Der Rest ging mit der Entfernung in einem unverständlichen Murmeln unter, bis nur noch Schweigen uns empfing.
 

„Du könntest es mit jedem anderen Meister einfacher haben“, vervollständigte ich Souls Satz.
 

Mein Blick heftete sich an meine Zehen und den Boden darunter. Die bebende Übelkeit in mir hatte nachgelassen und zurück blieb nur eine geschwollene Leere.
 

„Du erinnerst mich irgendwie an sie.“ Adrian schaute monotone Löcher in die Luft. Seine Fingerspitzen bebten leicht über dem dunklen Stoff der Schuluniform. „Ich glaube … Ich habe das Gefühl, etwas wieder gut machen zu müssen.“ Ein leises, bitteres Lachen verzog sein Gesicht und er schüttelte den Kopf. „Nein, vergiss das. Da gibt es nichts gut zu machen.“
 

Zögernd sah ich zu ihm auf. Er sah aus wie jemand, der schon so oft geweint hatte, dass er nun nicht mehr in Tränen ausbrechen konnte. Wie ein verbitterter alter Mann. Und das mit 17.
 

„Was ist passiert?“, wagte ich zu fragen, wünschte mir allerdings im selben Moment, ich hätte es nicht getan, als die beißende Kälte seiner Augen mich traf.
 

Ganz kurz sah es so aus, als wollte er es mir tatsächlich erzählen, doch da trat Nygus räuspernd von hinten heran.

„Dies ist nicht der Ort, um tragische Vergangenheiten aufzuarbeiten.“
 

Sie drückte mir zwei Blätter in die Hand: Freistellungen für den heutigen Nachmittagsunterricht. Damit schickte sie uns weg.
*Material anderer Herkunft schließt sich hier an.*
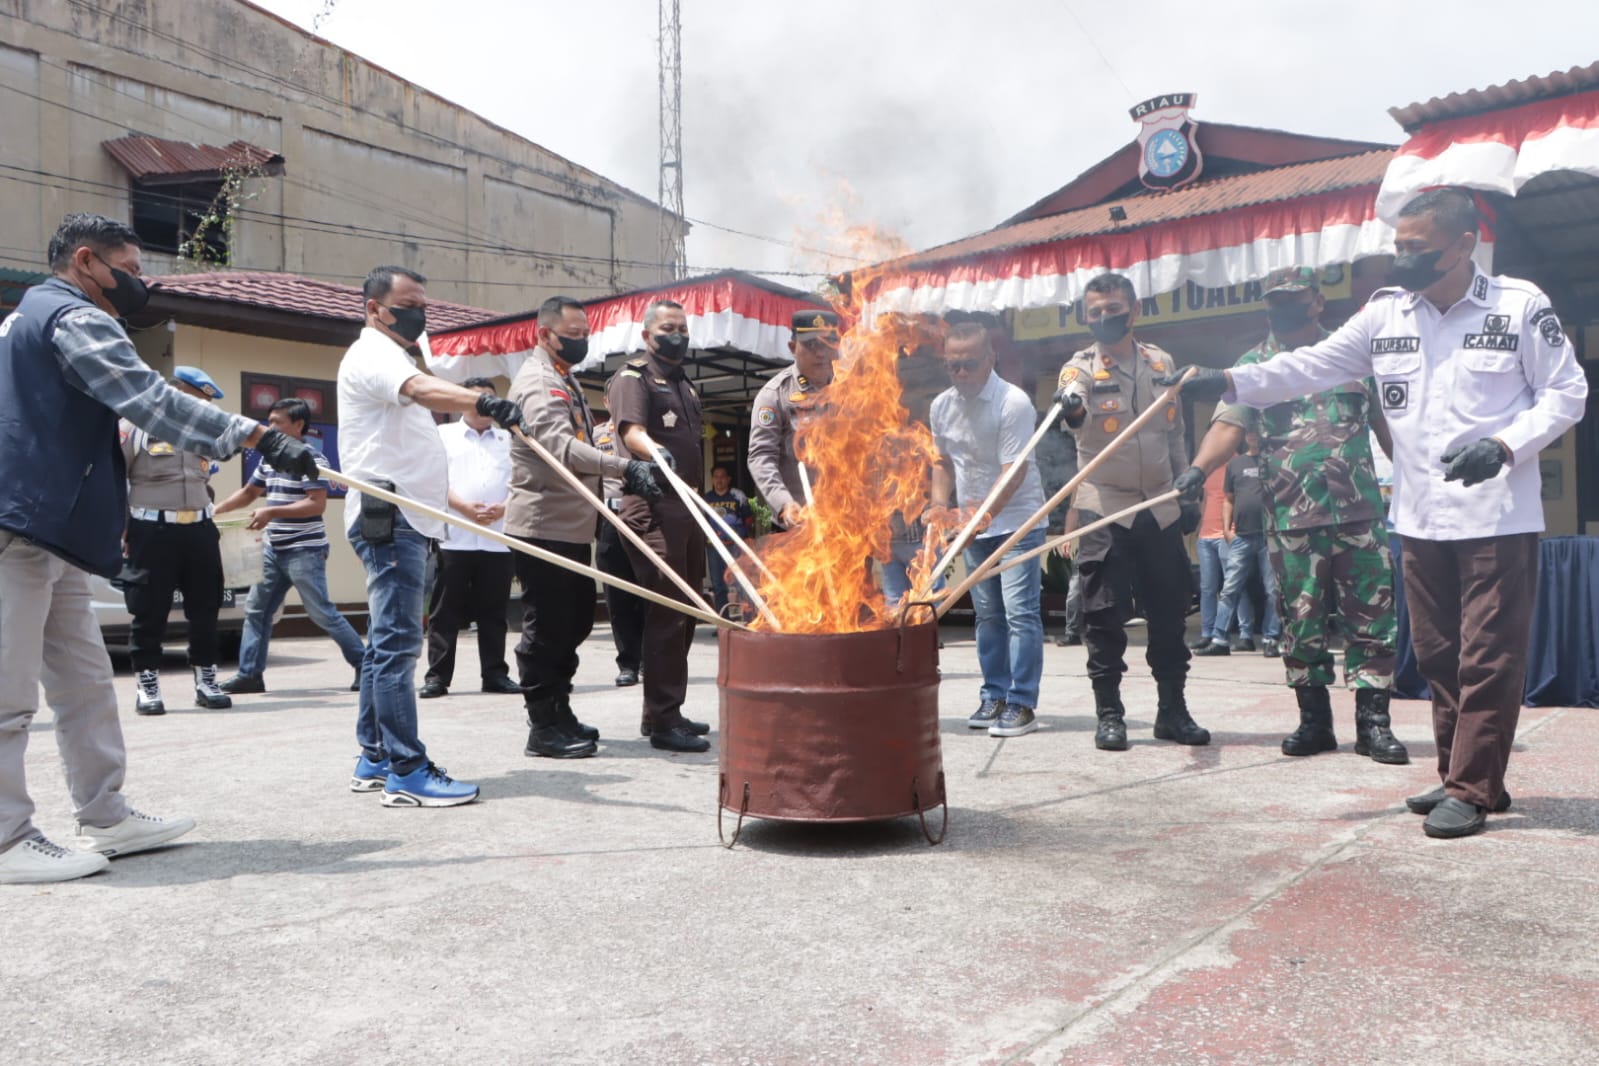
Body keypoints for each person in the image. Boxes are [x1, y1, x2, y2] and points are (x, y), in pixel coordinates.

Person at [1168, 190, 1587, 837]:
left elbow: (1566, 393)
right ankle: (1464, 776)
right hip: (1418, 520)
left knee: (1488, 657)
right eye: (1398, 247)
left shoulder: (1517, 306)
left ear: (1461, 245)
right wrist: (1226, 382)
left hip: (1495, 516)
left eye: (1416, 249)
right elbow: (1307, 368)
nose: (1403, 259)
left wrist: (1504, 444)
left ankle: (1471, 789)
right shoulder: (1384, 316)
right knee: (1440, 655)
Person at [0, 212, 319, 884]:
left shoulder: (29, 318)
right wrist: (256, 437)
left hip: (48, 529)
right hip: (19, 526)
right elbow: (146, 399)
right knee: (8, 694)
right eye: (132, 269)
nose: (140, 284)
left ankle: (106, 815)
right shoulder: (72, 316)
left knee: (84, 681)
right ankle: (6, 839)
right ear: (86, 261)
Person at [1175, 266, 1405, 765]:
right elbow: (1227, 428)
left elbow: (1391, 430)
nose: (1283, 309)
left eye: (1293, 299)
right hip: (1291, 521)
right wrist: (1197, 470)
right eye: (1274, 302)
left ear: (1317, 302)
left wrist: (1417, 481)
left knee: (1372, 620)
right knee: (1301, 623)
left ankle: (1374, 725)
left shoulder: (1354, 355)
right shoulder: (1254, 364)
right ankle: (1314, 722)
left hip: (1360, 516)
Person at [338, 265, 525, 807]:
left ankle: (374, 755)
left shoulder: (391, 353)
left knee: (382, 645)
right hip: (389, 514)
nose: (419, 312)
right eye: (407, 303)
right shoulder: (375, 354)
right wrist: (482, 401)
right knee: (398, 646)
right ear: (375, 308)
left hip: (402, 515)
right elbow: (421, 390)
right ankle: (406, 770)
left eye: (423, 302)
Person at [1053, 272, 1209, 752]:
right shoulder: (1078, 368)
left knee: (1168, 614)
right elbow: (1073, 405)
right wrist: (1071, 408)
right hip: (1106, 507)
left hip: (1159, 504)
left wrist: (1189, 492)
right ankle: (1110, 714)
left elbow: (1174, 432)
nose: (1105, 318)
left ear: (1134, 310)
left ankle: (1172, 711)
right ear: (1086, 316)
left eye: (1114, 309)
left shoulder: (1160, 361)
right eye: (1095, 312)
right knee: (1102, 618)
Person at [505, 296, 662, 758]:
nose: (580, 342)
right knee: (548, 625)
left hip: (572, 524)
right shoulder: (538, 382)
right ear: (543, 334)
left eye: (584, 334)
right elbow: (559, 449)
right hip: (542, 523)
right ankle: (542, 724)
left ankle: (560, 708)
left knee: (572, 621)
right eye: (571, 336)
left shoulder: (564, 377)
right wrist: (624, 469)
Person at [931, 321, 1047, 738]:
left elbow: (1012, 473)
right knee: (988, 616)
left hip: (1017, 521)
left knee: (1020, 614)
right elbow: (942, 462)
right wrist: (939, 506)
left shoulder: (1012, 403)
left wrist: (977, 519)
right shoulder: (941, 406)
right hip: (972, 526)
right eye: (952, 366)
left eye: (969, 365)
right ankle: (994, 694)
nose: (960, 374)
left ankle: (1021, 702)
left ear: (990, 360)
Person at [608, 299, 713, 753]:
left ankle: (663, 711)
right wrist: (654, 451)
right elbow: (630, 430)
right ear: (648, 335)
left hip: (686, 507)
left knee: (688, 608)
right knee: (667, 609)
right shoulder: (634, 378)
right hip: (652, 505)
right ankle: (664, 719)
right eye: (669, 328)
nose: (679, 336)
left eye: (684, 329)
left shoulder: (685, 385)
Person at [215, 398, 366, 695]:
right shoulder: (269, 457)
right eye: (269, 421)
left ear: (298, 426)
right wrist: (214, 512)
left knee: (321, 612)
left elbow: (316, 504)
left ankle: (365, 664)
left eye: (277, 422)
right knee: (257, 611)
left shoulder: (312, 459)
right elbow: (249, 493)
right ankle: (250, 675)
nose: (270, 427)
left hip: (304, 550)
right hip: (273, 548)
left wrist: (271, 512)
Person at [120, 365, 234, 714]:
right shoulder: (137, 423)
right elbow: (116, 477)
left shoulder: (202, 429)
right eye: (198, 399)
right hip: (153, 530)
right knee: (149, 610)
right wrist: (122, 528)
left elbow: (205, 476)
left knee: (206, 607)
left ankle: (206, 680)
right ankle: (148, 684)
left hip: (199, 529)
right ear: (179, 390)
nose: (202, 407)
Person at [418, 378, 520, 700]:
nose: (487, 407)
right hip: (454, 538)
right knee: (445, 613)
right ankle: (437, 678)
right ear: (464, 402)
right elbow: (429, 479)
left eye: (492, 400)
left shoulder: (508, 438)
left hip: (497, 539)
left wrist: (505, 506)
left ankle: (495, 674)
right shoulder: (442, 435)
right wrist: (462, 507)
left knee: (494, 613)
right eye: (480, 400)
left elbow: (522, 481)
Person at [748, 310, 841, 528]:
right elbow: (761, 456)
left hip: (843, 521)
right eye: (812, 345)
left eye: (828, 343)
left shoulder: (851, 388)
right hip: (798, 524)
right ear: (792, 348)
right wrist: (784, 503)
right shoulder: (775, 394)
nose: (821, 353)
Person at [1195, 429, 1283, 657]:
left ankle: (1271, 638)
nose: (1253, 436)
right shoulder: (1236, 464)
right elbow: (1228, 499)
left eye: (1257, 433)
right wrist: (1226, 528)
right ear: (1245, 436)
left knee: (1273, 590)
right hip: (1241, 536)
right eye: (1250, 433)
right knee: (1229, 589)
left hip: (1269, 536)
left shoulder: (1275, 460)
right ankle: (1219, 639)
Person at [594, 419, 646, 687]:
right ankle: (628, 664)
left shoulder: (643, 429)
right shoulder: (597, 434)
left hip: (643, 516)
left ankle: (649, 660)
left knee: (648, 592)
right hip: (609, 516)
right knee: (617, 596)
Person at [701, 465, 753, 614]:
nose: (719, 480)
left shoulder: (738, 496)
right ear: (712, 479)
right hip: (714, 547)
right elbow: (702, 522)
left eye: (722, 476)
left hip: (735, 546)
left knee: (741, 583)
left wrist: (744, 538)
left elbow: (748, 519)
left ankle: (749, 620)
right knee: (718, 586)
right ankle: (723, 623)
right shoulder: (706, 499)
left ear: (728, 479)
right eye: (716, 477)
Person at [1189, 465, 1229, 650]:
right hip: (1206, 536)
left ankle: (1241, 634)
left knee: (1233, 589)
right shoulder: (1208, 467)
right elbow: (1206, 499)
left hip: (1226, 536)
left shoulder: (1236, 463)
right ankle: (1208, 633)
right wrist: (1200, 526)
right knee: (1207, 588)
Ich gab Adrian seinen Zettel und stand langsam auf. Als ich schon an der Tür war, saß er immer noch auf der Kante des Bettes und starrte auf sein Blatt Papier.
 

„Jetzt komm schon“, drängelte ich.
 

„Ist es nicht schlecht, wenn wir den Unterricht verpassen?“
 

„Ach was.“ Ungeduldig nahm ich ihn bei der Hand und zog ihn aus dem Zimmer voll düsterer Atmosphäre. „Die paar Stunden sind leicht nachgeholt. Außerdem hat das Semester gerade erst angefangen.“
 

„Jemand der durch Prüfungen fällt, sollte so etwas nicht sagen.“
 

Böse blitze ich ihn über die Schulter an. Da grinste er doch glatt verschmitzt, doch das Lächeln erreichte seine Augen nicht. Aber er konnte gut so tun, als wäre alle in Ordnung, obwohl seine innere Unruhe seine Hand immer noch zittern ließ.
 

Deshalb ließ ich sie nicht los. Und Adrian machte keine Anstalten, mich abzuschütteln. Also liefen wir so, Hand in Hand, bis ich an der Haustür den Wohnungsschlüssel rauskramen musste.
 

Den ganzen Nachmittag verbrachten wir faul auf der Couch. Die Füße auf den tiefen Tisch gelegt tranken wir einen Tee nach den anderen und schauten alle Harry-Potter-Filme, die ich besaß.
 

Zwischen spannungsaufbauender Musik und dem Gekicher der Maulenden Myrte sprach Adrian plötzlich leise: „Irgendwann erzähl ich's dir. Wenn's nicht mehr ganz so schlimm ist.“
 

Verschlafen vom Film schaute ich müde zu ihm rauf „Was erzählen?“
 

Kurz sah er mich tiefgründig ab, dann winkte er allerdings ab: „Ach nix“, und wir beließen es dabei.
 

Irgendwann im dritten Teil klopfte es an der Tür und Maka trat herein. Gefolgt von Soul, der in einer sehr peinlichen Kochschürze, die garantiert nicht ihm gehörte, eine dampfende Auflaufform in unsere Küche trug.
 

Wir zogen das Sofa aus und aßen vor dem Fernseher, während die Filme liefen.
 

Irgendwann schlief ich ein. Ich bekam gar nicht mehr mit, wie Maka und Soul später am Abend gingen. Ich merkte nur das Ruckeln, als Adrian mich ins Bett trug, und die angenehme Wärme seines Körpers.